_ACTIVITY_: Reproduce the passage about Adel's radio appearance, everything from "During an Oct." down to "at their choosing.", changing "radio show" to "radio program".

_TEXT SEGMENT_:
During an Oct. 10 appearance on KTAR, a local radio show, Adel was asked by Gunnigle whether she would prosecute women for seeking or obtaining an abortion if Roe were overturned. “During my more than seven years as a prosecutor and my time leading the office now, we have never prosecuted a woman for an abortion,” Adel said, ignoring that she has never been asked to because Roe is still in effect. “As a prosecutor, you can’t pick and choose what cases you prosecute, but if law enforcement doesn’t submit the cases to you, they’re not investigated.”

But county attorneys do have prosecutorial discretion, which means they can decline to prosecute at their choosing.

On KTAR, Gunnigle said that Adel had not answered the question, prompting Adel to audibly scoff and say, “I would love to see where there’s a case out there right now if Roe v. Wade were to fall. Certainly we would have that conversation in a sensible manner as a community, but to speculate is simply irresponsible.”

(Records in a dataset)
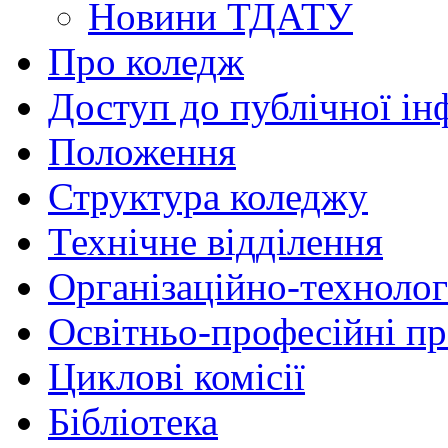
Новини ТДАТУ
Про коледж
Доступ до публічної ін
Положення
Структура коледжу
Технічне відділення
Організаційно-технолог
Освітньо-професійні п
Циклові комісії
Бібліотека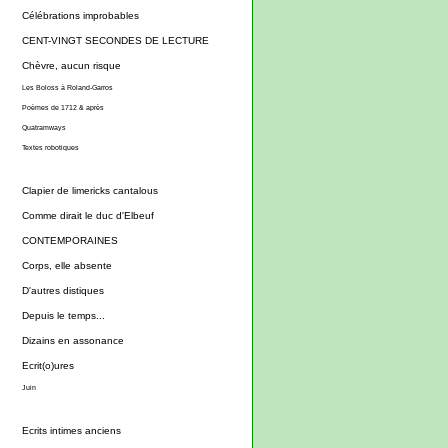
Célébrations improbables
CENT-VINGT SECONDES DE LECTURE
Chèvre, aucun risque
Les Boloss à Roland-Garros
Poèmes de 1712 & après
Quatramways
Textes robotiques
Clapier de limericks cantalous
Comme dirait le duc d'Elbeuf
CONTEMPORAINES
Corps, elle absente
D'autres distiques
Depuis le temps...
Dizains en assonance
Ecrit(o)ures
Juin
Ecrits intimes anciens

_ANSWER SECTION_:
During an Oct. 10 appearance on KTAR, a local radio program, Adel was asked by Gunnigle whether she would prosecute women for seeking or obtaining an abortion if Roe were overturned. “During my more than seven years as a prosecutor and my time leading the office now, we have never prosecuted a woman for an abortion,” Adel said, ignoring that she has never been asked to because Roe is still in effect. “As a prosecutor, you can’t pick and choose what cases you prosecute, but if law enforcement doesn’t submit the cases to you, they’re not investigated.”

But county attorneys do have prosecutorial discretion, which means they can decline to prosecute at their choosing.